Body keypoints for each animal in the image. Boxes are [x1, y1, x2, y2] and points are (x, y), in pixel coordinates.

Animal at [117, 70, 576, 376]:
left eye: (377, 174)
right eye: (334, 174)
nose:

+===+

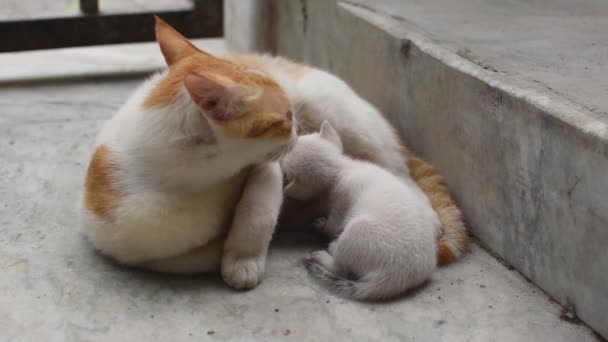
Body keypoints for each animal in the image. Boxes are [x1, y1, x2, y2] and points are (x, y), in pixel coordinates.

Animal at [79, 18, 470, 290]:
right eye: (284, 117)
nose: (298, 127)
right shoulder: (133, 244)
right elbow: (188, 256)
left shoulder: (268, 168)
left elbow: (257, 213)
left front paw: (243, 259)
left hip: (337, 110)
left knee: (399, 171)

+===+

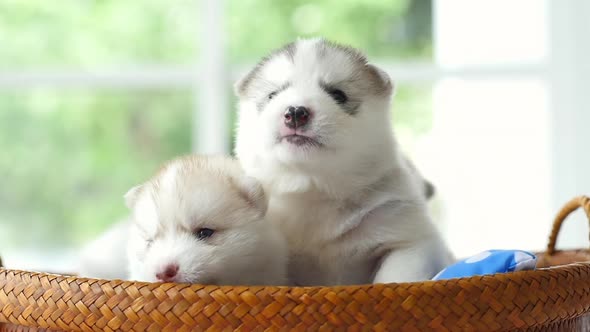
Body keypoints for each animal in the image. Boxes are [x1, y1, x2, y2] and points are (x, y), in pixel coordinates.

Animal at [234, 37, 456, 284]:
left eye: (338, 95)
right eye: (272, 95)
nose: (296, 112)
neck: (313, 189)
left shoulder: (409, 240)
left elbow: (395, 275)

+===+

> _WHAT TO WORK ON_: A complete answer lists every line of the listing above that holds the word "right".

> _WRITTEN REPLY_:
right eye: (334, 174)
right eye: (284, 117)
right shoulder: (133, 244)
right elbow: (188, 256)
right eye: (272, 95)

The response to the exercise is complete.